This article was authored by Stefan Hammond, and was originally posted on telecomasia.net.
My colleague Tony Poulos documents the "IoST" (Internet of Silly Things) in his blog-posts. But as more consumer devices are connected to the IoT, it's gaining a new aura: the Internet of Creepy Things.
Consider: a global network allows individuals to rent out spare rooms for extra cash, and allows other individuals to book those rooms via a neutral platform (Airbnb). Sounds good, but like any system anywhere anytime, people figure out ways to break, corrupt or otherwise subvert the workings thereof.

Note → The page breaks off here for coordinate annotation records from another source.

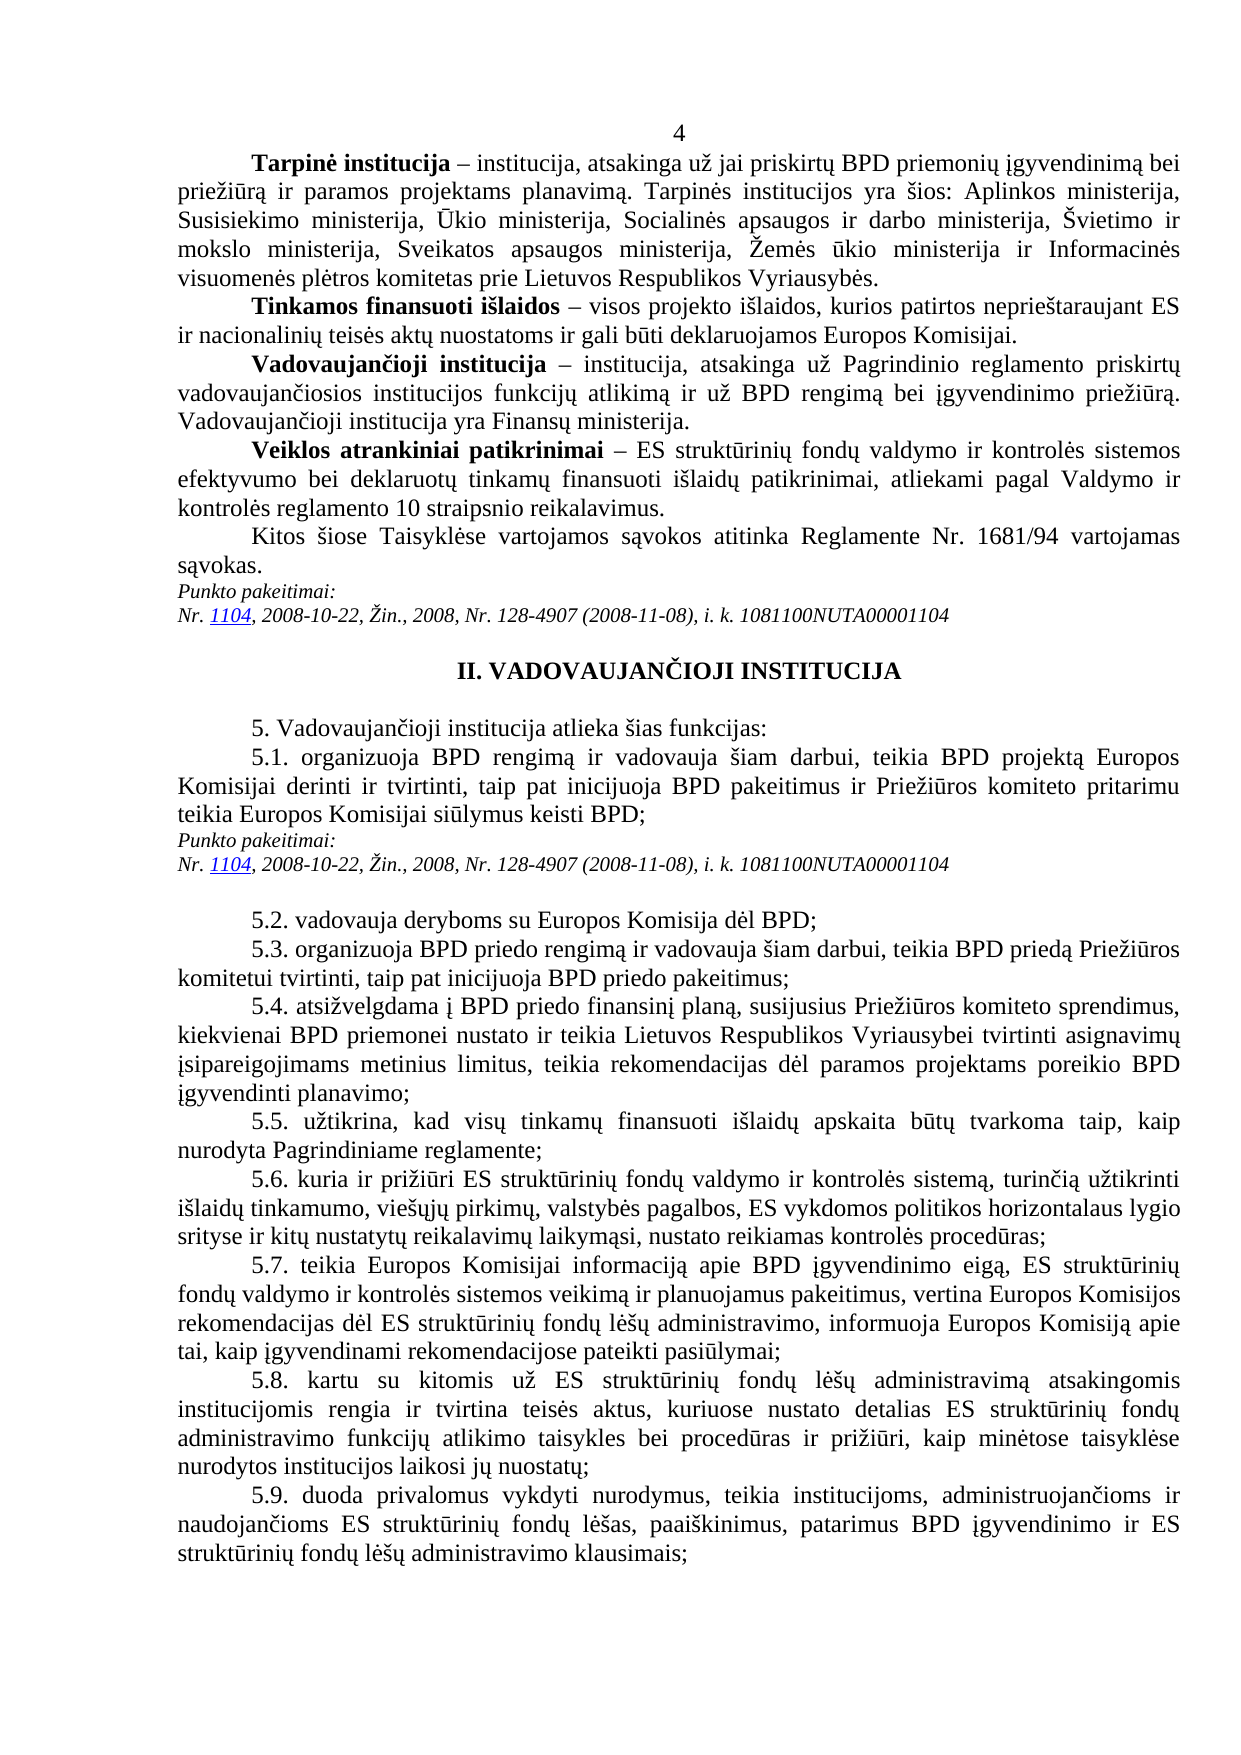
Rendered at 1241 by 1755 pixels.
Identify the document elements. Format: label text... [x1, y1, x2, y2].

text 5.9. duoda privalomus vykdyti nurodymus, teikia institucijoms, administruojančioms ir naudojančioms ES struktūrinių fondų lėšas, paaiškinimus, patarimus BPD įgyvendinimo ir ES struktūrinių fondų lėšų administravimo klausimais; [177, 1480, 1181, 1566]
text 5. Vadovaujančioji institucija atlieka šias funkcijas: [177, 713, 1181, 742]
text 5.2. vadovauja deryboms su Europos Komisija dėl BPD; [177, 905, 1181, 934]
text Veiklos atrankiniai patikrinimai – ES struktūrinių fondų valdymo ir kontrolės sistemos efektyvumo bei deklaruotų tinkamų finansuoti išlaidų patikrinimai, atliekami pagal Valdymo ir kontrolės reglamento 10 straipsnio reikalavimus. [177, 435, 1181, 521]
text Vadovaujančioji institucija – institucija, atsakinga už Pagrindinio reglamento priskirtų vadovaujančiosios institucijos funkcijų atlikimą ir už BPD rengimą bei įgyvendinimo priežiūrą. Vadovaujančioji institucija yra Finansų ministerija. [177, 349, 1181, 435]
text Punkto pakeitimai: [177, 828, 1181, 852]
text 5.6. kuria ir prižiūri ES struktūrinių fondų valdymo ir kontrolės sistemą, turinčią užtikrinti išlaidų tinkamumo, viešųjų pirkimų, valstybės pagalbos, ES vykdomos politikos horizontalaus lygio srityse ir kitų nustatytų reikalavimų laikymąsi, nustato reikiamas kontrolės procedūras; [177, 1164, 1181, 1250]
text Punkto pakeitimai: [177, 579, 1181, 603]
text 5.8. kartu su kitomis už ES struktūrinių fondų lėšų administravimą atsakingomis institucijomis rengia ir tvirtina teisės aktus, kuriuose nustato detalias ES struktūrinių fondų administravimo funkcijų atlikimo taisykles bei procedūras ir prižiūri, kaip minėtose taisyklėse nurodytos institucijos laikosi jų nuostatų; [177, 1365, 1181, 1480]
text 5.5. užtikrina, kad visų tinkamų finansuoti išlaidų apskaita būtų tvarkoma taip, kaip nurodyta Pagrindiniame reglamente; [177, 1106, 1181, 1164]
text 5.7. teikia Europos Komisijai informaciją apie BPD įgyvendinimo eigą, ES struktūrinių fondų valdymo ir kontrolės sistemos veikimą ir planuojamus pakeitimus, vertina Europos Komisijos rekomendacijas dėl ES struktūrinių fondų lėšų administravimo, informuoja Europos Komisiją apie tai, kaip įgyvendinami rekomendacijose pateikti pasiūlymai; [177, 1250, 1181, 1365]
text Tarpinė institucija – institucija, atsakinga už jai priskirtų BPD priemonių įgyvendinimą bei priežiūrą ir paramos projektams planavimą. Tarpinės institucijos yra šios: Aplinkos ministerija, Susisiekimo ministerija, Ūkio ministerija, Socialinės apsaugos ir darbo ministerija, Švietimo ir mokslo ministerija, Sveikatos apsaugos ministerija, Žemės ūkio ministerija ir Informacinės visuomenės plėtros komitetas prie Lietuvos Respublikos Vyriausybės. [177, 148, 1181, 291]
text 5.1. organizuoja BPD rengimą ir vadovauja šiam darbui, teikia BPD projektą Europos Komisijai derinti ir tvirtinti, taip pat inicijuoja BPD pakeitimus ir Priežiūros komiteto pritarimu teikia Europos Komisijai siūlymus keisti BPD; [177, 742, 1181, 828]
text 5.3. organizuoja BPD priedo rengimą ir vadovauja šiam darbui, teikia BPD priedą Priežiūros komitetui tvirtinti, taip pat inicijuoja BPD priedo pakeitimus; [177, 934, 1181, 991]
text II. VADOVAUJANČIOJI INSTITUCIJA [177, 656, 1181, 684]
text Tinkamos finansuoti išlaidos – visos projekto išlaidos, kurios patirtos neprieštaraujant ES ir nacionalinių teisės aktų nuostatoms ir gali būti deklaruojamos Europos Komisijai. [177, 291, 1181, 349]
text 5.4. atsižvelgdama į BPD priedo finansinį planą, susijusius Priežiūros komiteto sprendimus, kiekvienai BPD priemonei nustato ir teikia Lietuvos Respublikos Vyriausybei tvirtinti asignavimų įsipareigojimams metinius limitus, teikia rekomendacijas dėl paramos projektams poreikio BPD įgyvendinti planavimo; [177, 991, 1181, 1106]
text Nr. 1104, 2008-10-22, Žin., 2008, Nr. 128-4907 (2008-11-08), i. k. 1081100NUTA00001104 [177, 603, 1181, 627]
text Nr. 1104, 2008-10-22, Žin., 2008, Nr. 128-4907 (2008-11-08), i. k. 1081100NUTA00001104 [177, 852, 1181, 876]
text Kitos šiose Taisyklėse vartojamos sąvokos atitinka Reglamente Nr. 1681/94 vartojamas sąvokas. [177, 521, 1181, 579]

The Observer reported on a hidden camera discovered by a couple renting an Airbnb room Stateside: "Rooms rented through Airbnb occupy a murky grey area between guest room and hotel room," wrote the Observer. "On the one hand, homeowners have a right to surveil their own homes with nanny-cams. On the other, a hotel guest has a guaranteed reasonable expectation of privacy in places like bedrooms and bathrooms."
Grey areas get greyer
How about launching a script on the host's Wi-Fi network to "find any Wi-Fi cameras on the network and disable them"? "The rise in popularity of cheap cameras like Google’s Nest DropCam make it easier than ever for homeowners to install basic surveillance systems," wrote Patrick Allan on lifehacker. "Fortunately, engineer and software developer Julian Oliver came up with a simple script to knock those types of cameras offline."
Unfortunately: "Oliver explains that it may be illegal to run due to changes made by the FCC [in the USA] last year...so use the script at your own risk." While other locales aren't subject to FCC rules, interfering with other devices on a Wi-Fi network you don't own is likely unethical and/or illegal.

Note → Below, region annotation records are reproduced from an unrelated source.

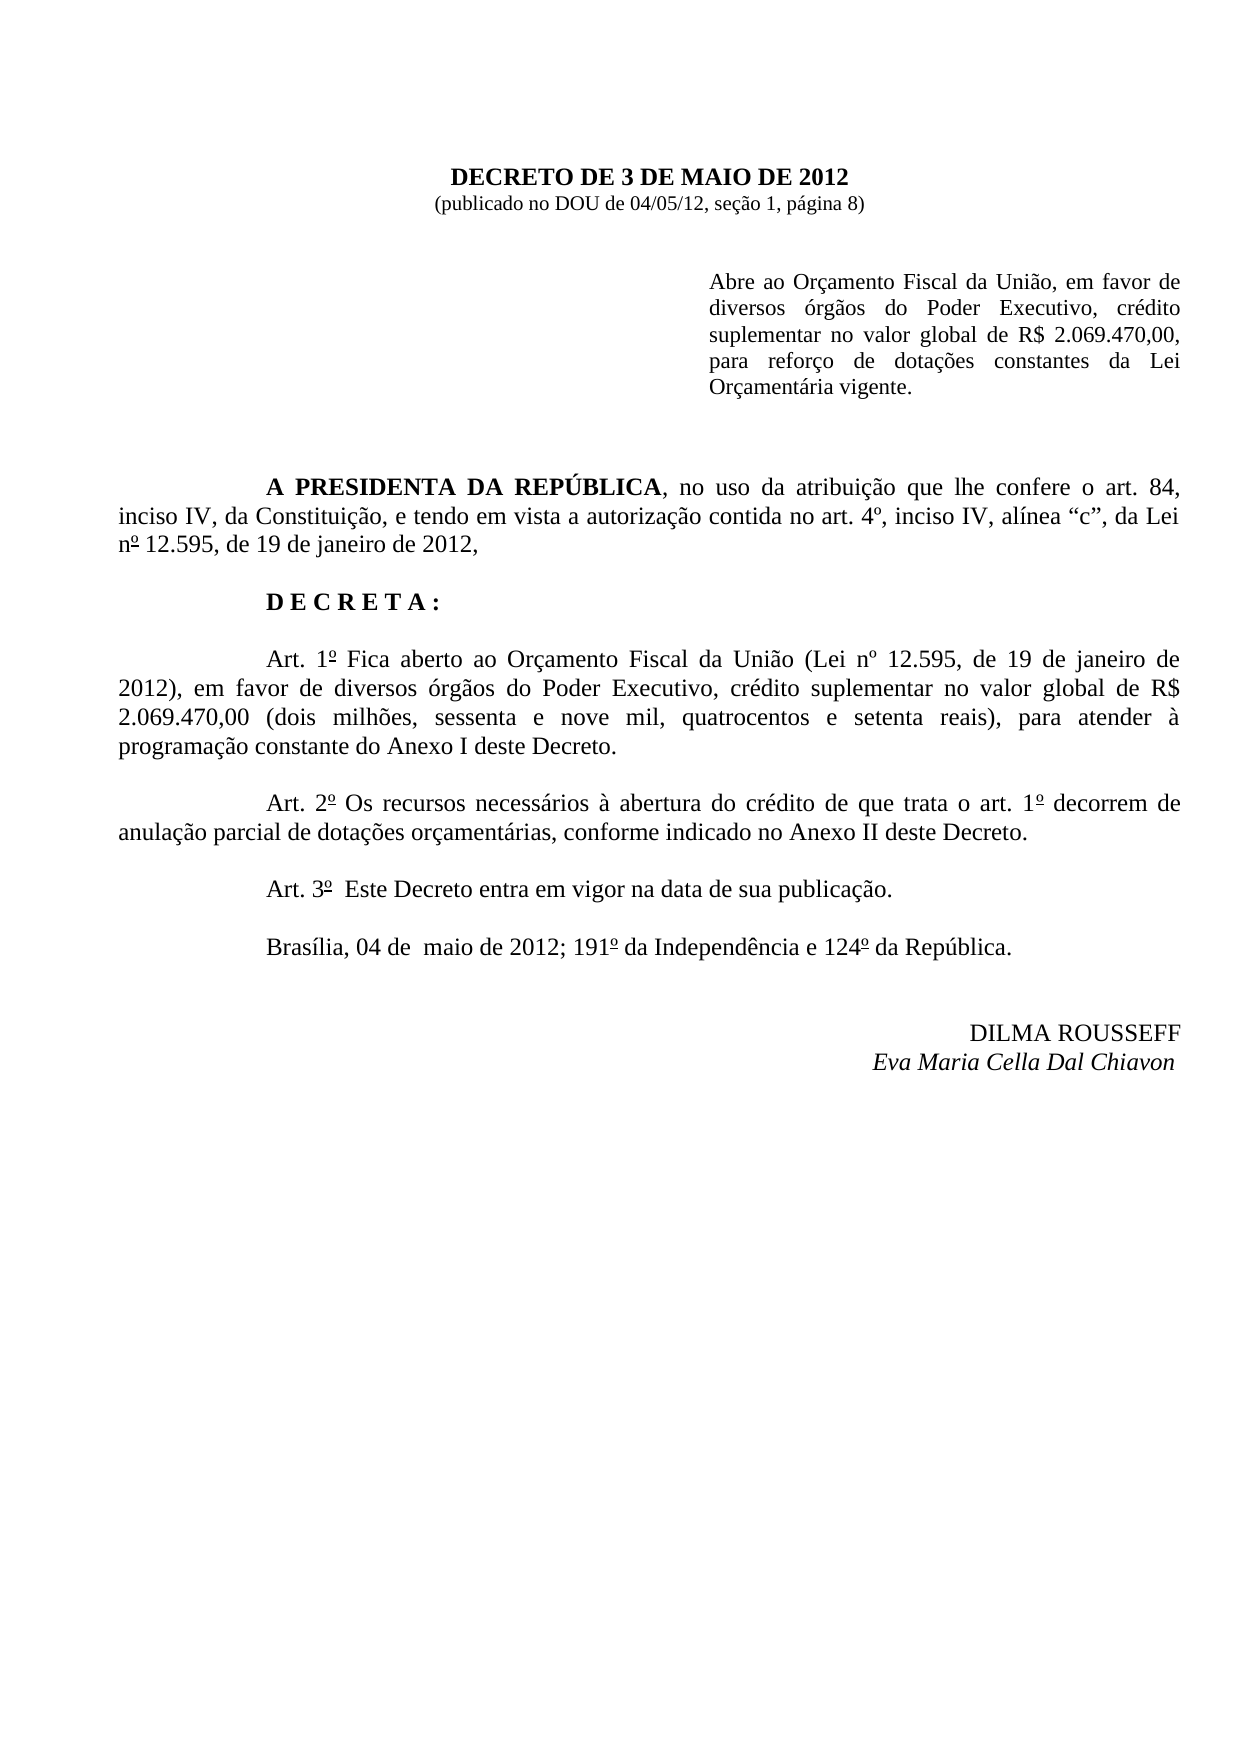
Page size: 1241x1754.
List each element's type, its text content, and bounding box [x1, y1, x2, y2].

text Eva Maria Cella Dal Chiavon [118, 1047, 1181, 1076]
text DILMA ROUSSEFF [118, 1018, 1181, 1047]
text A PRESIDENTA DA REPÚBLICA, no uso da atribuição que lhe confere o art. 84, inciso IV, da Constituição, e tendo em vista a autorização contida no art. 4º, inciso IV, alínea “c”, da Lei nº 12.595, de 19 de janeiro de 2012, [118, 472, 1181, 558]
text Art. 2º Os recursos necessários à abertura do crédito de que trata o art. 1º decorrem de anulação parcial de dotações orçamentárias, conforme indicado no Anexo II deste Decreto. [118, 788, 1181, 846]
text Art. 1º Fica aberto ao Orçamento Fiscal da União (Lei nº 12.595, de 19 de janeiro de 2012), em favor de diversos órgãos do Poder Executivo, crédito suplementar no valor global de R$ 2.069.470,00 (dois milhões, sessenta e nove mil, quatrocentos e setenta reais), para atender à programação constante do Anexo I deste Decreto. [118, 644, 1181, 759]
text D E C R E T A : [118, 587, 1181, 616]
text Brasília, 04 de maio de 2012; 191º da Independência e 124º da República. [118, 932, 1181, 961]
text Art. 3º Este Decreto entra em vigor na data de sua publicação. [118, 874, 1181, 903]
text Abre ao Orçamento Fiscal da União, em favor de diversos órgãos do Poder Executivo, crédito suplementar no valor global de R$ 2.069.470,00, para reforço de dotações constantes da Lei Orçamentária vigente. [709, 268, 1181, 400]
text DECRETO DE 3 DE MAIO DE 2012 [118, 162, 1181, 191]
text (publicado no DOU de 04/05/12, seção 1, página 8) [118, 191, 1181, 215]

Because Airbnb occupies a grey area between guest room and hotel room, nothing's clear-cut. The homeowner owns and operates the Wi-Fi network and can connect whatever they want to it.
It's been said that privacy is increasingly becoming a commodity: if you want it, you pay for it. That Airbnb room may be cheaper, but the pricier hotel has an existing legal framework protecting your privacy during your residence. Expect more such trade-offs as more services like Uber and Airbnb enter the cyberdrome.

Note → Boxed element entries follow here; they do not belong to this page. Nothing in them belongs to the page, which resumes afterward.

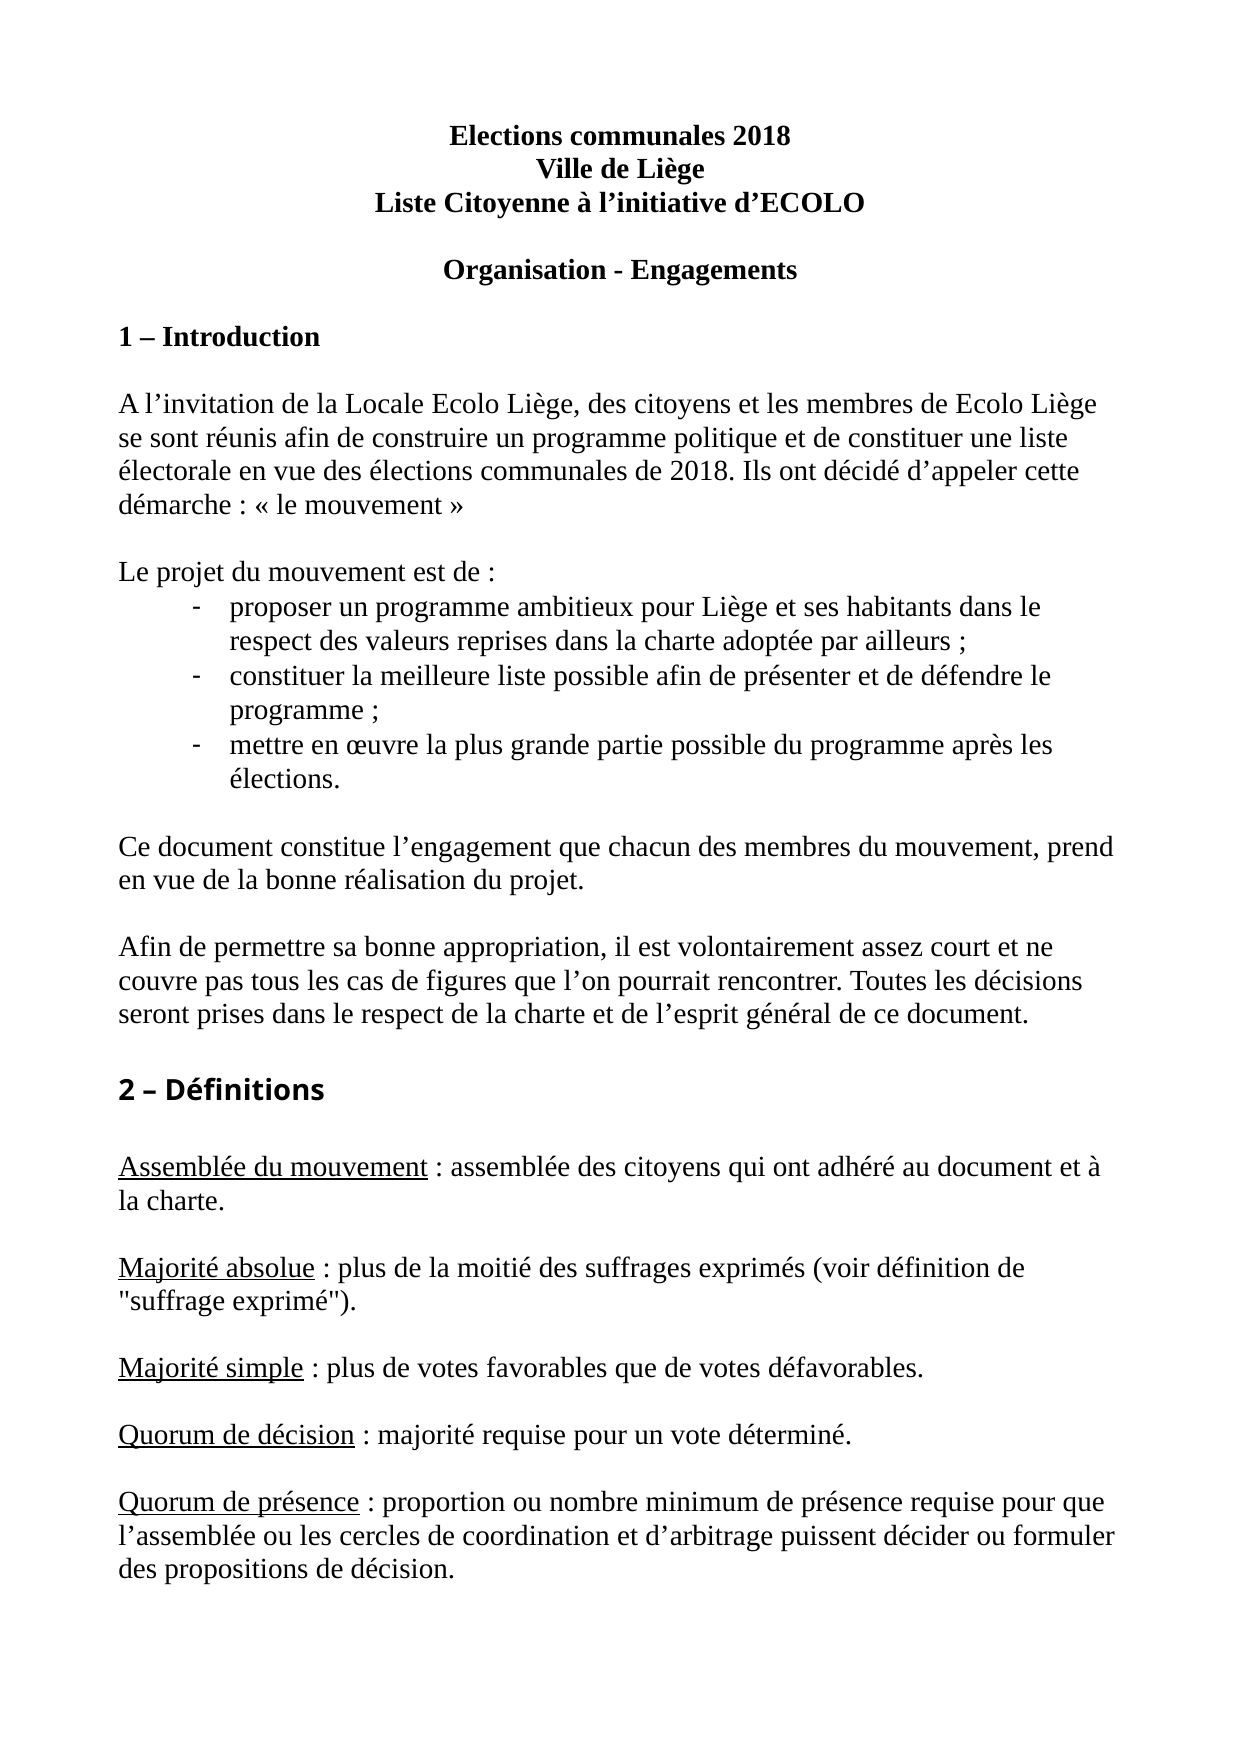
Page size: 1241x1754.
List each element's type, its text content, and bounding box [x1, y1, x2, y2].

list constituer la meilleure liste possible afin de présenter et de défendre le programme ; [192, 657, 1122, 726]
list mettre en œuvre la plus grande partie possible du programme après les élections. [192, 726, 1122, 795]
text Ce document constitue l’engagement que chacun des membres du mouvement, prend en vue de la bonne réalisation du projet. [118, 829, 1122, 896]
text Organisation - Engagements [118, 252, 1122, 286]
text Ville de Liège [118, 152, 1122, 185]
text Majorité absolue : plus de la moitié des suffrages exprimés (voir définition de "suffrage exprimé"). [118, 1250, 1122, 1317]
text 1 – Introduction [118, 319, 1122, 353]
text Assemblée du mouvement : assemblée des citoyens qui ont adhéré au document et à la charte. [118, 1149, 1122, 1216]
list proposer un programme ambitieux pour Liège et ses habitants dans le respect des valeurs reprises dans la charte adoptée par ailleurs ; [192, 588, 1122, 657]
text 2 – Définitions [118, 1070, 1122, 1109]
text Le projet du mouvement est de : [118, 554, 1122, 588]
text Elections communales 2018 [118, 118, 1122, 152]
text Quorum de présence : proportion ou nombre minimum de présence requise pour que l’assemblée ou les cercles de coordination et d’arbitrage puissent décider ou formuler des propositions de décision. [118, 1484, 1122, 1585]
text Quorum de décision : majorité requise pour un vote déterminé. [118, 1417, 1122, 1451]
text A l’invitation de la Locale Ecolo Liège, des citoyens et les membres de Ecolo Liège se sont réunis afin de construire un programme politique et de constituer une liste électorale en vue des élections communales de 2018. Ils ont décidé d’appeler cette démarche : « le mouvement » [118, 386, 1122, 521]
text Afin de permettre sa bonne appropriation, il est volontairement assez court et ne couvre pas tous les cas de figures que l’on pourrait rencontrer. Toutes les décisions seront prises dans le respect de la charte et de l’esprit général de ce document. [118, 929, 1122, 1030]
text Majorité simple : plus de votes favorables que de votes défavorables. [118, 1350, 1122, 1384]
text Liste Citoyenne à l’initiative d’ECOLO [118, 185, 1122, 219]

What about your Wi-Fi network back home? According to an article on Ars Technica UK, IoT search engine Shodan recently launched a service that lets users easily browse vulnerable webcams: "Shodan crawls the Internet at random looking for IP addresses with open ports. If an open port lacks authentication and streams a video feed, the new script takes a snap and moves on."
Dan Tentler, a security researcher specializing in webcam security, told Ars Technica UK that "he estimates there are now millions of such insecure webcams connected and easily discoverable with Shodan."
The article says this highlights the pathetic state of IoT security, and part of it is simple economics. People want cheap webcams. Hardening security on these devices adds to the cost, but...people want cheap webcams. This simple and vicious cycle means millions more unsecured webcams will pop up on Shodan – which ironically makes their paid service more valuable to snoopers.
It gets creepier.
Your computerized things talk about you behind your back
Schneier continues: "The result is that the company can track you across your different devices. It can correlate the television commercials you watch with the web searches you make. It can link the things you do on your tablet with the things you do on your work computer. Your computerized things are talking about you behind your back, and for the most part you can't stop them -- or even learn what they're saying."
OK, so it's some startup in India, should we worry? Schneier declares that "surveillance is the business model of the Internet, and the more these companies know about the intimate details of your life, the more they can profit from it." He writes that startups like "SilverPush, 4Info, Drawbridge, Flurry, and Cross Screen Consultants, as well as the big players like Google, Facebook, and Yahoo, are all experimenting with different technologies" aimed at cross-device tracking: collating data from the various devices you own. And devices you'll own in the future, as the IoT continues to proliferate in the consumer space.
What can we do?
As Netizens, we should continue good personal security practices (use strong passwords, two-factor authentication, protect personal information, be aware of social engineering scams) and realize that much of the surveillance Schneier mentions is aimed at retail business. Expect intrusive advertising as part of the price of admission.
The IoT is happening no matter what – is that a bad thing? No. The majority of "things" on the IoT will be cheap sensors monitoring industrial processes. We need to apply good security practices on more complex devices like thermostats, TV sets, cameras, and all internet-connected devices including, of course, webcams.